Using an experimental drug, researchers funded by the National Institute for Neurological Disorders and Stroke (NINDS) were able to suppress a mutated ALS gene.
Studies done on in mice demonstrated that the therapy could show promise in treating rare, aggressive forms of ALS caused by mutations in the fused in sarcoma (FUS) gene. The study, published in Nature Medicine, following encouraging results, administered the drug to a patient with ALS.
What did the study discover?
“The study establishes a mouse model that is highly disease-relevant,” said Dr. Shneider. “In mice, we found that FUS toxicity was due to a gain of function and was dose-dependent, suggesting that we could treat FUS-ALS by silencing the FUS gene.”
In mice, injecting a single dose of the drug into the ventricles, fluid-filled spaces surrounding the brain, delayed the onset of inflammation and motor neuron degeneration by six months. The drug also knocked down levels of FUS by 50% to 80% in the brain and spinal cord.

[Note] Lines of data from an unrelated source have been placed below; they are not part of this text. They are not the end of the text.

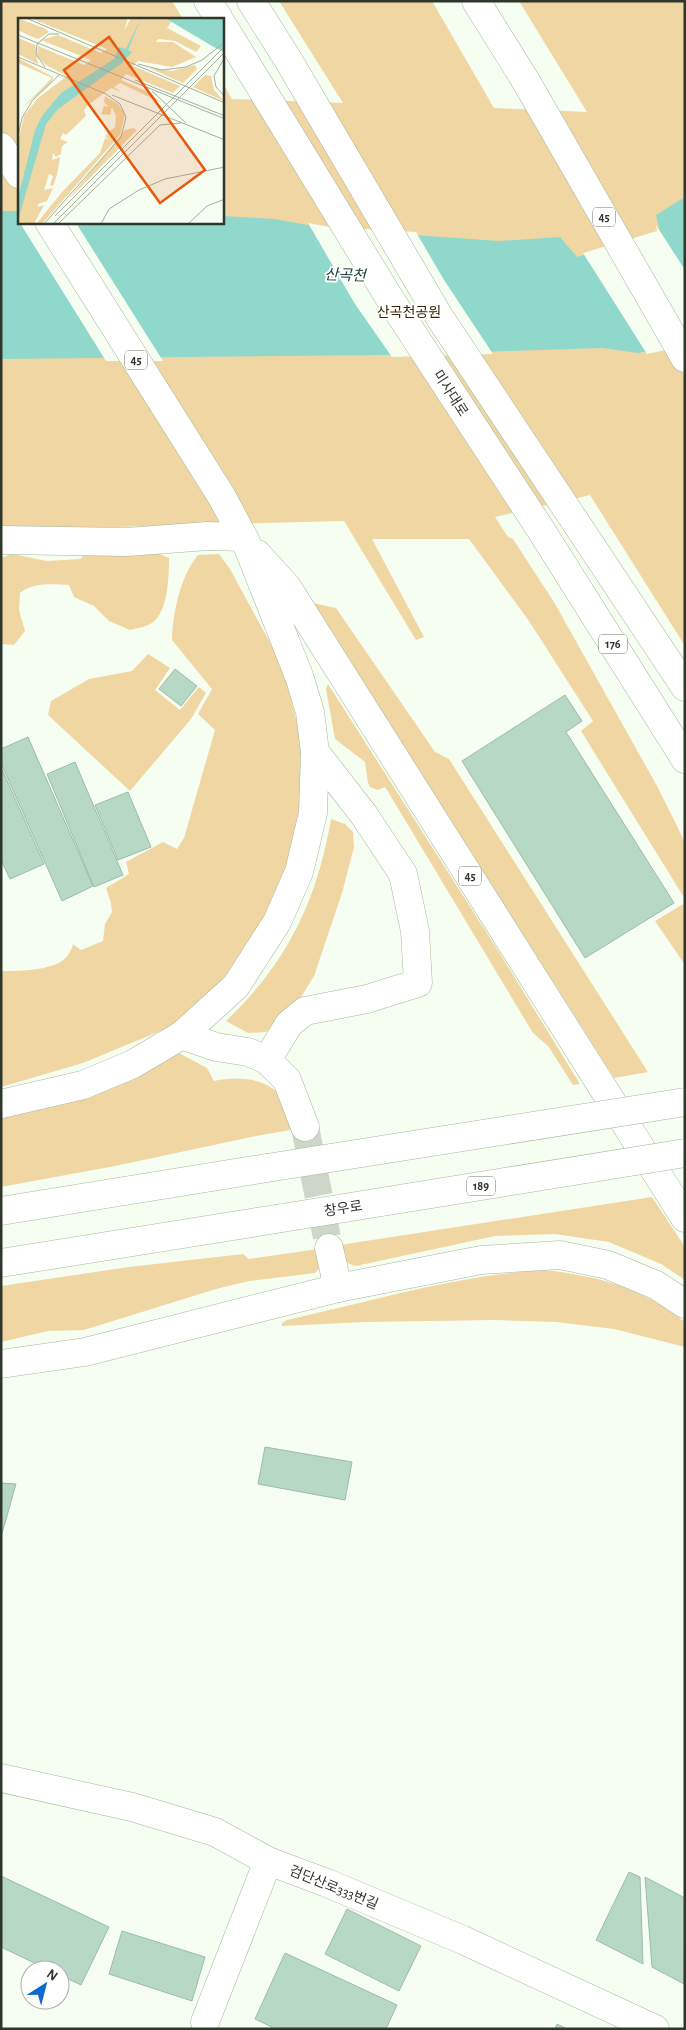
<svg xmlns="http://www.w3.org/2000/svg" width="686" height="2030" viewBox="0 0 686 2030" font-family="'Alegreya Sans','Noto Sans KR',sans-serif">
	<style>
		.green { fill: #efd6a3 }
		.water { fill: #90d8cc }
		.pier { fill: #f6fef2 }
		.building { fill: #b7d8c4; stroke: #9cbca9 }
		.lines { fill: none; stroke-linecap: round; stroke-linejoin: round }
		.minor-tunnel { stroke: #ced6ca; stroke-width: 28; stroke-dasharray: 28 14; stroke-linecap: butt }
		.minor-casing { stroke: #a5b89b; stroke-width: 29 }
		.major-casing { stroke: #a5b89b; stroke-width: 29 }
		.minor { stroke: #fff; stroke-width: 28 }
		.major { stroke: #fff; stroke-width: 28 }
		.major-bridge-casing { stroke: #a5b89b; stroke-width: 29; stroke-linecap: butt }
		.major-bridge { stroke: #fff; stroke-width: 28 }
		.labels { text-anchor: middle; stroke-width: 4; stroke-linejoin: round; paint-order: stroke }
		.shield { fill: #fff; stroke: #6d726b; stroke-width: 1 }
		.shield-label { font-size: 12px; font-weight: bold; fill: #2f362b }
		.park-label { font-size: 14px; fill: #3a2900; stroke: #fff }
		.street-label { font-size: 14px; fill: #2f362b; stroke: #fff }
		.water-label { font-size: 15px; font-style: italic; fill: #173a35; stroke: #fff }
		.inset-road { fill: none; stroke: #a6aea2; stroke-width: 1 }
		.view { fill: #e8590c; fill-opacity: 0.15; stroke: #e8590c; stroke-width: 2.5 }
		.inset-edge { fill: none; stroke: #2f362b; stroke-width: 2.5 }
	</style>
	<rect width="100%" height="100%" fill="#f6fef2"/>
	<path class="green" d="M1,1H172L183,19H19V222H222L223,83L232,99L343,103L279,1H432L494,108L587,112L519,1H685V646L590,495L495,517L508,537L513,539L554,602L657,786L679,830L685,843V899L581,731L593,721L529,621L469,539H372L424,637L416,640L344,521L1,530Z
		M90,549L151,550L169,558C169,576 168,611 153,622C147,627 137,628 130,630L109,621L94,606L74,597L69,585C53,584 32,582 20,593L19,610L25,631L14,645L1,644V558L12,554L47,561L80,559Z
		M219,554L230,569L281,663L300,733L303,773L298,833L278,898L247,950L227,974L207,996L170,1027L83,1063L1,1087V971C19,971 58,971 68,955C70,952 72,948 73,944L81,950L103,941L105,924L112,912L111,903L106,888L129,874L126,862L163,842L177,849L184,838L215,730L198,714L212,689L172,640C173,612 180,577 198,555Z
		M313,603L336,608L435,752L449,759L648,1072L614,1078Z
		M148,654L170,668L155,690L180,710L199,687L206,693L191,719L130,791L48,715L51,701L89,679L132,671Z
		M328,684L499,952L580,1084L573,1085L548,1046L533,1033L387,790L385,787L378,790L370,787L368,783L365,762L335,739L326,689Z
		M331,819L345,824L353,832L354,847L342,893L314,976L298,1002L266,1032L248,1033L226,1021C287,963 317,901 331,819Z
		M685,903V965L655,921Z
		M177,1052L207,1068L214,1081C235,1076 268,1077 282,1098C288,1107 292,1119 297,1129L261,1135L115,1166L1,1187V1118L94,1095L140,1076Z
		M652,1197L685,1247V1280L661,1264L609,1242L555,1234L495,1236L356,1266C343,1263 343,1258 340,1245Z
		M318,1249L321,1267L315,1273L249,1281L216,1289L84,1330L48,1331L1,1342V1286L129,1267L243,1254L249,1259Z
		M545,1270C602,1277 639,1287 685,1322V1347L614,1329L556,1322L494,1320L364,1322L282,1326V1323L287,1320C373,1301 458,1275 545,1270Z"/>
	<path class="water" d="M685,197V343L638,353L603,348L384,355L1,359V211H19V222H222L223,216L274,219L330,229L499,241L560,237L577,257L660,233L656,215Z"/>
	<path class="pier" d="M20,223H76L163,361H106Z
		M308,223L330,227L416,232L444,280L493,354L392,357L355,304Z
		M656,225L685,270V346L647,354L583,253L657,231Z"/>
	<path class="building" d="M175,669L197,686L181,706L159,689Z
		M565,695L582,721L566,732L674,903L585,958L462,761Z
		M28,737L93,886L62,901L1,763V749Z
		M75,762L123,875L94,887L47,774Z
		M1,767L44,864L10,879L1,860Z
		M128,792L151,847L118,860L95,805Z
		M265,1447L352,1462L345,1500L258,1484Z
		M1,1483L16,1484L1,1537Z
		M629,1872L640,1877L643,1964L596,1940Z
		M1,1876L109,1927L81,1985L60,1975V1970H49L1,1947Z
		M645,1877L685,1898L684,1984L652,1967Z
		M347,1909L421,1946L399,1991L325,1954Z
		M122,1931L205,1957L192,2001L109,1974Z
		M285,1953L397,2005L386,2029H276L255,2019Z
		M557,2024L567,2029H555Z"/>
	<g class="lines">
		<path class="minor-tunnel" d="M305,1127L329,1248"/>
		<defs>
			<path id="minor" d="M1,540L127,542L208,536L243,537
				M182,1035L216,1047L248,1052L267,1060L287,1080L305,1127
				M267,1060L289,1024L305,1011L367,999L418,983L415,931L403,874L364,815L315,752
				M329,1248L338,1288
				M1,1778L132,1807L215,1832L268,1861L327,1883L463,1940L655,2029
				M205,2022L268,1861"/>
			<path id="major" d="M208,1L219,19
				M251,1L287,58L440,318L685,687
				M476,1L527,83L685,358
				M222,24L390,299L541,530L685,759
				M1,147L19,174
				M257,554L287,587L685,1218
				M1,1104L83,1085L133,1064L182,1035L236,986L277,922L299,872L313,813L315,752L310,712L299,676L246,542L222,497L49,222
				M1,1211L267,1168
				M1,1263L276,1219
				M1,1364L85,1352L338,1288L481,1260L560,1255L608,1265L656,1285L685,1304"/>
		</defs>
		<use href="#minor" class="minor-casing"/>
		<use href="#major" class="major-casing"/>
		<use href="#minor" class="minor"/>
		<use href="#major" class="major"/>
		<defs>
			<path id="major-bridge" d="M267,1168L685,1102
				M276,1219L685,1153"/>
		</defs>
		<use href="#major-bridge" class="major-bridge-casing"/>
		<use href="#major-bridge" class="major-bridge"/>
	</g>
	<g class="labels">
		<g class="shield">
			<rect x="593" y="207.5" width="22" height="19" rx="4"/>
			<rect x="125" y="350.5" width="22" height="19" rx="4"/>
			<rect x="599" y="634.5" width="28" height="19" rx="4"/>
			<rect x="459" y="866.5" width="22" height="19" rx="4"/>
			<rect x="467" y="1176.5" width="28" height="19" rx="4"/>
		</g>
		<g class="shield-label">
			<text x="604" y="221">45</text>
			<text x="136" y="364">45</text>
			<text x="613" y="648">176</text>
			<text x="470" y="880">45</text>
			<text x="481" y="1190">189</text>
		</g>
		<g class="park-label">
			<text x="409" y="317">산곡천공원</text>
		</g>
		<g class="street-label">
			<text transform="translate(451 393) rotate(57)" y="5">미사대로</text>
			<text transform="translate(343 1208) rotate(-9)" y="5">창우로</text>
			<text transform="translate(334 1887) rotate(22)" y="5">검단산로333번길</text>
		</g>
		<g class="water-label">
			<text transform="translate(345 275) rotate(2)" y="5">산곡천</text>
		</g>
	</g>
	<g transform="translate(18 18)">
		<rect width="206" height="206" fill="#f6fef2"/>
		<path d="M0,0L28,11L31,14L20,21L10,17L0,12ZM12,0H110L106,13L113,0H147L153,4L149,10L183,28L178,34L157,23L141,21L137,24H155L178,39L154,49L120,43L115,48L162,68L155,75L108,56L103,62L130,74L144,85L102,65L96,69L103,74L93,70L70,87L66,92L68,98L48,117L45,115L42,121L50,124L44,128L43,136L38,139L35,135L34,142L42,139L39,157L35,168L32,167L35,158L31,156L26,172L35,170L29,183L20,186V189L26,187L16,206H0V124L6,98L20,80L49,58L28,47L19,38L20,28L66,47L73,42L23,22L40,17L83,35L89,31ZM0,20L17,27L20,46L0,36ZM0,40L35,59V61L29,69L3,91L34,60L0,45ZM177,47L179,51L165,65L131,50L154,53ZM187,57L193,58L196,72L206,83L175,69ZM87,78L100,86L107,97L102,117L24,206H18L45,173L82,135L87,120L91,122L87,118L97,109L98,98L94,89L92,97L83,96L86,88L91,89L86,84ZM115,110L119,112L49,183L107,112Z" fill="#efd6a3"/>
		<path d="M123,0L110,32L114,34L104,45L40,91L28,106L0,202V180L17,112L24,98L43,75L96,41L101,29L108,31ZM147,0H206V34L194,28Z" fill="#90d8cc"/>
		<path class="inset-road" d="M8,0L207,85M0,17L207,101M0,39L88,76L102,86L108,99L103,119L26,206M207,39L196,58L198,69L207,79M120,46L144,52L168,49L184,42L207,24M27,49L18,36L19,26L31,16H41M117,62L207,98M134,73L168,105M94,77L207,122M0,118L4,100L14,83L41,57M37,198L207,28M35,206L207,34M40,206L142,107L163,105M83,206L91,191L121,172L147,161L207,149M170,206L189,188L207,181"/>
		<path class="view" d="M91,19L187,152L142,185L46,52Z"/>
		<rect width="206" height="206" class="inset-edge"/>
	</g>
	<rect width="686" height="2030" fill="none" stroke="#2f362b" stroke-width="5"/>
	<g transform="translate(45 1985) rotate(36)"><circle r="24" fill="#ffffff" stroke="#acafaa"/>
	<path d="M0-4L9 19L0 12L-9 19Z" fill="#0c6ad3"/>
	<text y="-8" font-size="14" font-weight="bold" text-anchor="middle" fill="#2f362b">N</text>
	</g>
</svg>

Following drug administration, insoluble forms of other ALS-associated proteins were also cleared.
Human trial
Given FDA approval, Dr Shneider administered the drug to the chosen patients spinal cord continually over a 10 month period. The study recorded that during the treatment, the patients rate of motor function deterioration slowed and that the patient tolerated the treatment well and there were no medically adverse effects.

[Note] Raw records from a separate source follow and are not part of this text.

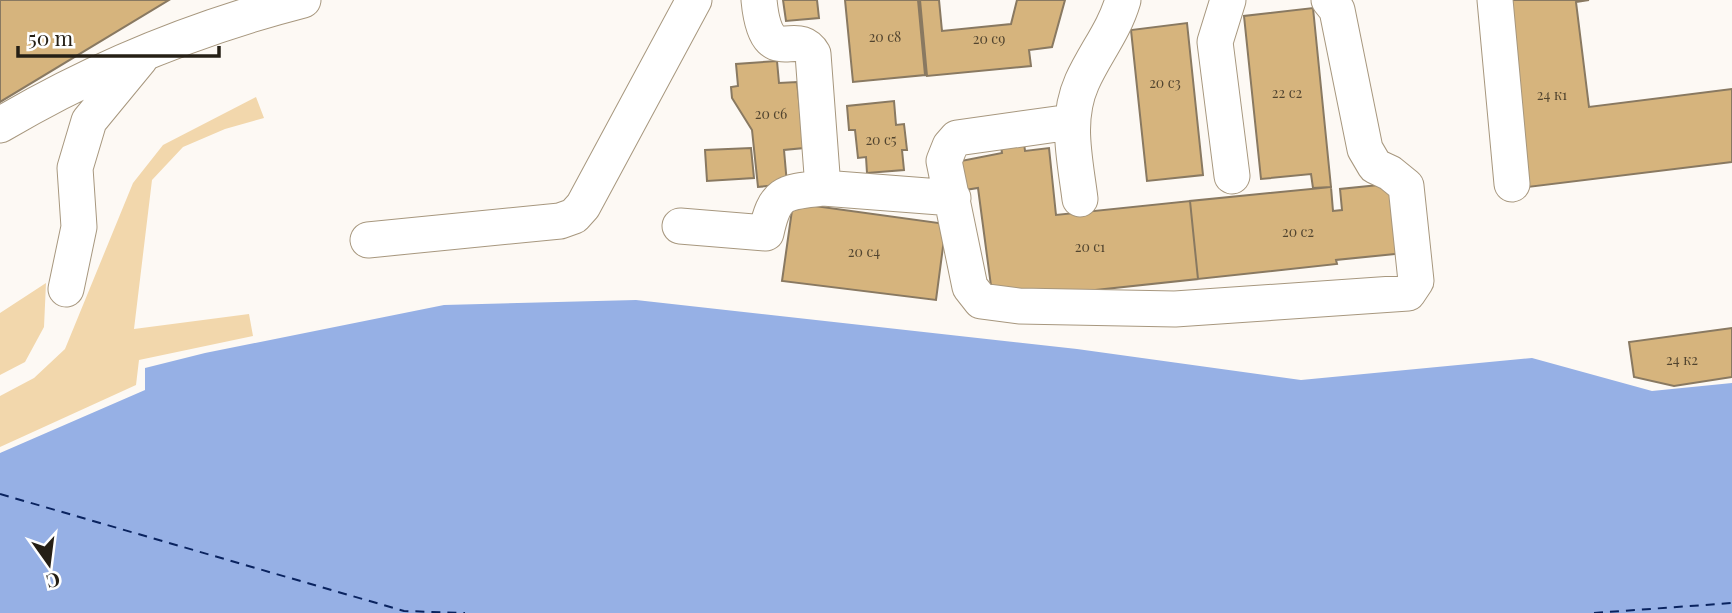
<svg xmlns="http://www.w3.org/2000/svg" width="1732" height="613" font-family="'Playfair Display',serif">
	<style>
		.green { fill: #f2d7ac }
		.water { fill: #96b0e5 }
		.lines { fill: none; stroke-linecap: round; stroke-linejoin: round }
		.ferry { stroke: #0a235f; stroke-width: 2; stroke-dasharray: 9 7; stroke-linecap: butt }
		.building { fill: #d6b47d; stroke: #897961; stroke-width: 2 }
		.minor-casing { stroke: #a7977e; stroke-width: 37 }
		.minor { stroke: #fff; stroke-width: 35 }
		.labels { text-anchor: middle; stroke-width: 5; stroke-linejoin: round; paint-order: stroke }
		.number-label { font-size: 14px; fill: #51442f }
	</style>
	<rect width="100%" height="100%" fill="#fdf9f4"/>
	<!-- green -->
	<path class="green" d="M256 97 264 118 225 129 183 147 152 180 134 329 249 314 253 336 139 360 136 385 0 447V396L34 378 65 349 133 183 163 145Z
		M46 283 44 327 25 362 0 375V313Z"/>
	<!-- water -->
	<path class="water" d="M636 300 1077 349 1301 380 1532 358 1652 391 1732 383V613H0V453L145 390V368L205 353 444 305Z"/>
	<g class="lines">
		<!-- ferry -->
		<path class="ferry" d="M0 494 404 611 465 613
			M1594 613 1732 603"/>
	</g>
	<!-- building -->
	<path class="building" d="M0 0H169L0 102Z
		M783 0H817L819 18 786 21Z
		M845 0H918L925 75 853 82Z
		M920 0H939L942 31 1011 24 1017 0H1065L1052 47 1029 50 1031 66 927 76Z
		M1504 0H1589L1576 2 1589 107 1732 89V162L1528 187Z
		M1313 8 1331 187 1313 188 1311 174 1261 179 1244 16Z
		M1187 23 1203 175 1147 181 1131 30Z
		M777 61 779 83 797 82 804 148 784 150 787 184 758 187 752 130 732 98 731 87 738 86 736 64Z
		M894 101 896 125 904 124 907 150H902L904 170 867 173 866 157 858 158 855 130H849L847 106Z
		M1024 143 1025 151 1049 148 1056 215 1190 201 1198 279 993 301 978 188 965 190 961 161 1002 153 1001 146Z
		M751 148 754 178 707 181 705 150Z
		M1398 183 1405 253 1336 260 1337 264 1198 279 1190 201 1331 187 1333 211 1342 210 1340 189Z
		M793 203 946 224 936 300 782 281Z
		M1732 328V377L1674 386 1634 377 1629 342Z"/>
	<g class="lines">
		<defs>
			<path id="minor" d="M759 0C766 74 797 25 813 54L823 188
				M1228 0 1215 42 1232 176
				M1495 0 1512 184
				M1071 122 957 138 950 146 944 161 970 287 981 301 1019 306 1175 309 1408 293 1416 281 1406 186 1390 173 1375 166 1365 149 1337 10 1329 0
				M0 125C93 70 198 27 303 0
				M1080 199C1075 159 1065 120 1082 82 1095 53 1114 31 1123 0
				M680 226 766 233C775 192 783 192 823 188L953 198
				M368 240 560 221 574 216 583 206 694 0
				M66 289 79 227 75 168 89 121 140 59"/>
		</defs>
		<!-- minor casing -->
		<use href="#minor" class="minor-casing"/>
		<!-- minor -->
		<use href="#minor" class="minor"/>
	</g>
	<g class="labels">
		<!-- number labels -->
		<g class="number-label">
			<text x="885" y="42">20 с8</text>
			<text x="989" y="44">20 с9</text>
			<text x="1165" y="88">20 с3</text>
			<text x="1287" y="98">22 с2</text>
			<text x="1552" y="100">24 к1</text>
			<text x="771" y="119">20 с6</text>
			<text x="881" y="145">20 с5</text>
			<text x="1298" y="237">20 с2</text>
			<text x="1090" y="252">20 с1</text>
			<text x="864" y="257">20 с4</text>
			<text x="1682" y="365">24 к2</text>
		</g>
	</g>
	<!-- north arrow -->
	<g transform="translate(49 564) rotate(166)" stroke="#ffffff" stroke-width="5" paint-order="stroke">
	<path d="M0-5L12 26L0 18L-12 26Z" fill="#251f15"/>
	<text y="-10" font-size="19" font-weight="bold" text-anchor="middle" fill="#251f15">С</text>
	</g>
	<!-- scale -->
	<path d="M18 46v10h201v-10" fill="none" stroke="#251f15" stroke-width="3.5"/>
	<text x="28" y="46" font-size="21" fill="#251f15" stroke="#ffffff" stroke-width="5" paint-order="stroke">50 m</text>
</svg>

This treatment began more than six months after clinal onset, and although positive results were seen, the disease was already significantly advances and as is typical with juvenile-onset FUS-ALS, the disease progressed rapidly, and the patient died from complications of the disease.
By studying the patient’s brain and spinal cord tissue, researchers found that the drug silenced FUS throughout the nervous system and reversed the mutated ALS gene-silencing nature of FUS and other disease-related proteins.
“The study is an example of a precision medicine, bench-to-bedside effort,” said Dr. Shneider. “We began with the mouse model to establish a rationale for the drug, conducted efficacy studies in the mouse, moved the drug into a human, and collected valuable data that was ultimately used to support a larger Phase 3 clinical trial.”
By targeting the faulty gene in a way that suppresses toxic FUS activity, gene silencing products like the antisense oligonucleotide drug could potentially reduce or prevent disease progression which could be monumental in the future development of ALS treatment and management.